What is WDM?
Transfer of information from one place to the other can be achieved using different transmission technologies or mediums which include copper cable lines, space and fibre optic cables etc. As there is only one medium, maximum data rate through it can only be achieved by simultaneous transmission of information through various techniques. These techniques are called multiplexing techniques. These are TDMA,FDMA,CDMA,OFDMA etc. WDM is also one such multiplexing technique.
This page describes what is WDM or Wavelength Division Multiplexing and WDM application.
Wavelength Division Multiplexing(WDM) is similar to the FDM(Frequency division multiplexing) technique.

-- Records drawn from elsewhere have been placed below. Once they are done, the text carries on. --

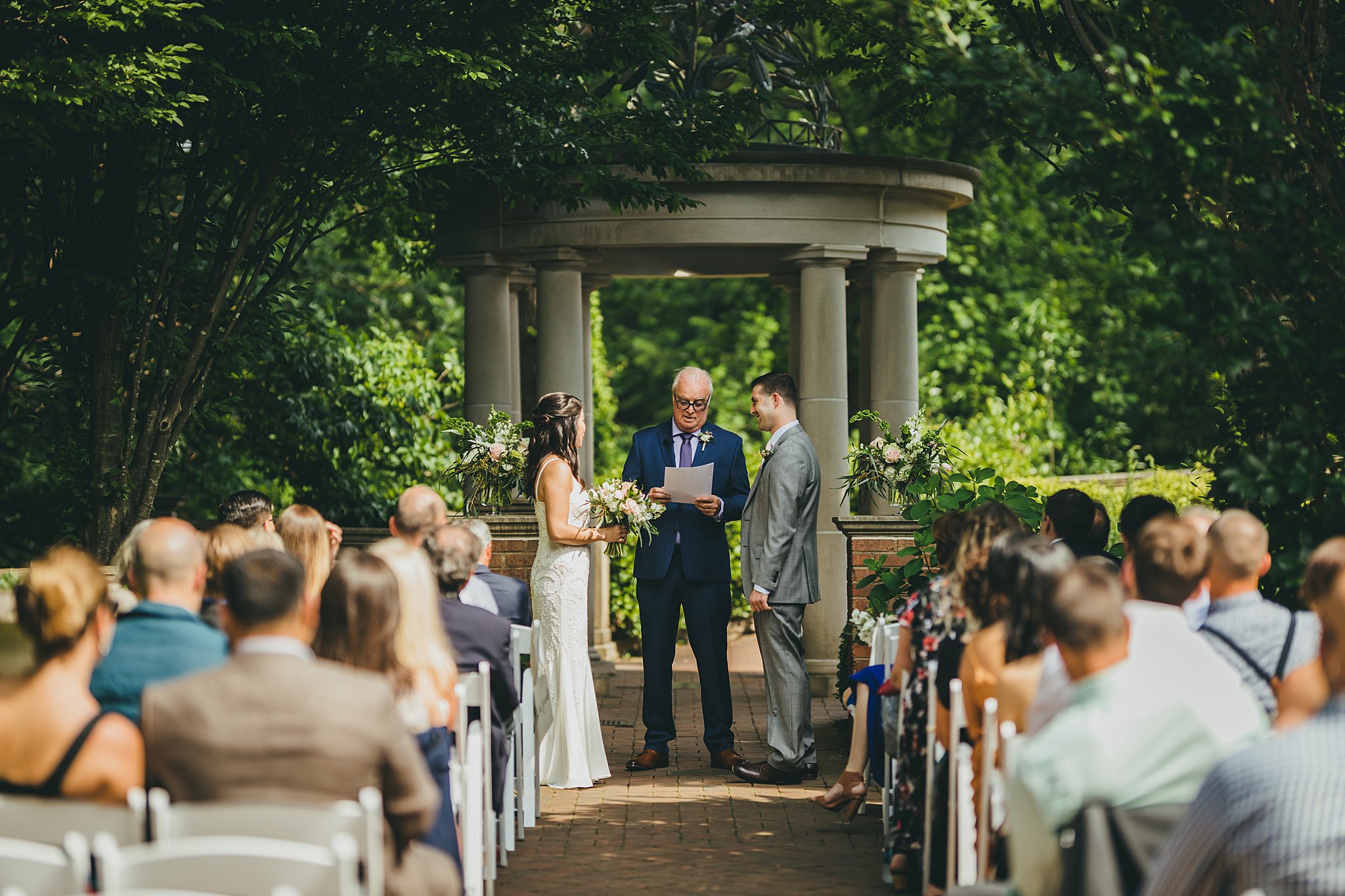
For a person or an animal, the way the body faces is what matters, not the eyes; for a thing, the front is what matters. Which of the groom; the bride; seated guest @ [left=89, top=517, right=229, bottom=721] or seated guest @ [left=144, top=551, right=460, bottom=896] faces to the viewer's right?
the bride

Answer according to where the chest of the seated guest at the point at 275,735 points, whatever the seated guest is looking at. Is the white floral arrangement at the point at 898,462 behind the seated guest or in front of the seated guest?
in front

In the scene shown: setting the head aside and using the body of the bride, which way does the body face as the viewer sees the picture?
to the viewer's right

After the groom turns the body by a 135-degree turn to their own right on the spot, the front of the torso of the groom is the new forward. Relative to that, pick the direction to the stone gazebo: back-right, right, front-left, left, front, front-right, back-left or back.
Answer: front-left

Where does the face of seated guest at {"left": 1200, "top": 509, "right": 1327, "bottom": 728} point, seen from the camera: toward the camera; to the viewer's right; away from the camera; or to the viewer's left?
away from the camera

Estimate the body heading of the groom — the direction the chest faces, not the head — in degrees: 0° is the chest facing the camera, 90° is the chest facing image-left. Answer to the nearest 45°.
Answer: approximately 90°

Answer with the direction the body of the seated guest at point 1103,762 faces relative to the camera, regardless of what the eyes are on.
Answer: away from the camera

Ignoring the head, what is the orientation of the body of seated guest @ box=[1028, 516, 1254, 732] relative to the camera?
away from the camera

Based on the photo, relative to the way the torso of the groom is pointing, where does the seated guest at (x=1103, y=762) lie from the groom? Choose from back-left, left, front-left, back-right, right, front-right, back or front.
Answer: left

This is because of their mathematical relationship as mentioned below.
Wavelength = C/Frequency , C is the Speed of Light
The difference between them is that in WDM light signals are multiplexed and transmitted through fibre optic cables. This results into higher data rate capacity as different light signals of different wavelengths will be carrying different data streams. This is because narrower band signals are combined to form wide band of light signal.
The basic concept in WDM is that it uses different optical carriers or colours to transmit different signals in a optic fibre. Optic fibre here is analogous to multi-lane highway. WDM is irrelevant to type of traffic to be carried and hence any type of traffic can travel over fibre optic cable e.g. ATM packets,SDH and IP data.
SONET/SDH functional capabilities and enormous bandwidth of DWDM lead to development of 32 and 96 channel WDM which can carry information at 320 Gbps to 1.2terabit per second transmission rates.
When the number of wavelength channels are more than 20, WDM is referred as DWDM or Dense WDM.